Location:  Centrally in South America, in south-eastern Bolivia in Department of Santa Cruz, between about latitudes 17°-20°S and longitudes 62°-58°W in provinces of Velasco, Angel Sandoval, Chiquitos, Cordillera and Germán Busch.
c. 70,000 km².
350-1290 m.
Transitions between phytogeographic provinces of Cerrado of central Brazil, Gran Pantanal and Gran Chaco. Mosaic of dry forests, savannas (cerrado and campo rupestre), savanna wetlands (valley-side campo and seasonally inundated savanna) and thorn scrub.
2000-2500 species estimated. Overall biological diversity is high; each vegetation type has a distinct flora with moderate diversity. Endemism is probably a significant component of campo-rupestre savannas, which are disjunct from similar formations of central and eastern Brazil.
Useful plants: 
For lumber, particularly decay-resistant woods; palm telephone poles; forage from numerous grass species. Amerindian uses largely unstudied.
Other values: 
Watershed protection for Paraguay River and Gran Pantanal; pre-Columbian petroglyphs; Amerindian lands; birds and other fauna; tourism.
Construction of natural gas pipeline and highway; unsustainable logging; poorly located mechanized soybean cultivation and cattle-ranching; mining probable.
Conservation: :
National Park, Historical Park; proposals for 3 Biological Reserves, and Forest Reserves.

Map 59: CPD Site SA23


South-eastern Santa Cruz is near the centre of the South American continent. There are several distinct landforms. From the region's north-west to the mid-eastern Serranía de Sunsas extends the ancient Brazilian Shield, where hilly terrain and highly weathered soils have formed from a complex of various granitic and metamorphic rocks (Oblitas and Brockmann 1978). Next southward, just to the north of the Serranía de Chiquitos and Serranía de Santiago, lies a narrow plain with a complex of soil types from sandy to loamy clays. Its western portion drains into the San Julián River, a tributary of the Amazon, whereas its eastern valley is drained by the Tucavaca River emptying into the Otuquis wetlands and so the Paraguay River. The southern portion of the region is a rolling plain with extremely sandy soils of the Gran Chaco, bordered by the seasonally inundated alluvial plain of the Upper Paraguay River and eastward by the Gran Pantanal.

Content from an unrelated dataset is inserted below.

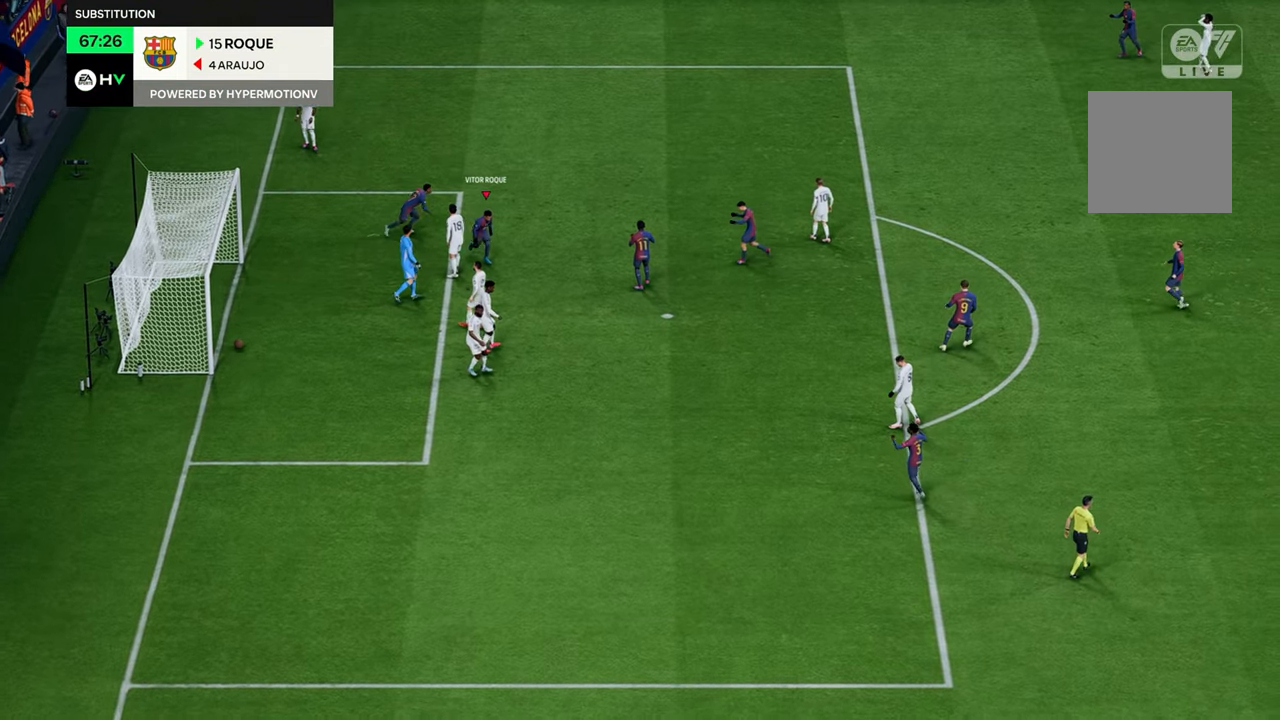
{"buttons": ["R2"], "left_stick": "down", "right_stick": "center", "events": []}
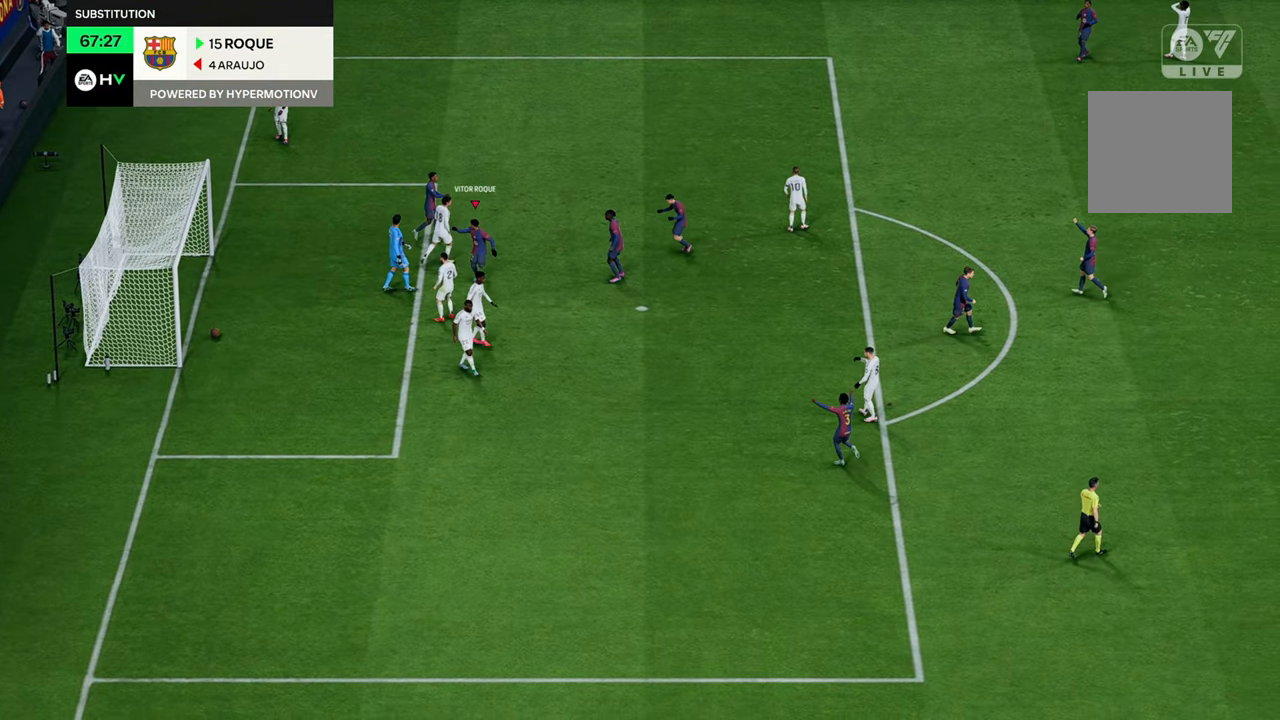
{"buttons": [], "left_stick": "down", "right_stick": "center", "events": [[317, "R2", "up"], [400, "A", "down"], [500, "A", "up"]]}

In the centre of the region, several small mountain chains with almost east-west orientation provide striking contrast to the surrounding plains. The Chiquitos and Santiago ranges together extend nearly 300 km and are composed of Ordovician, Devonian and Cretaceous sandstones. Mostly they are flat-topped or table mountains having a nearly vertical southern escarpment and a steep (30°-40°) northern slope. The Serranía de Santiago is the highest topographical feature in eastern Bolivia, with maximum elevation of 1290 m on El Portón.

The climate is typical of a tropical savanna region. The mean annual temperature is 25°C (in Roboré) and c. 1000 mm of precipitation occur yearly (Navarro 1992). A pronounced dry season coincides with the southern winter. There are seasonal cold fronts ("surazos"), in June and July rarely associated with light frosts, which do not cause leaf drop in the evergreen tree species.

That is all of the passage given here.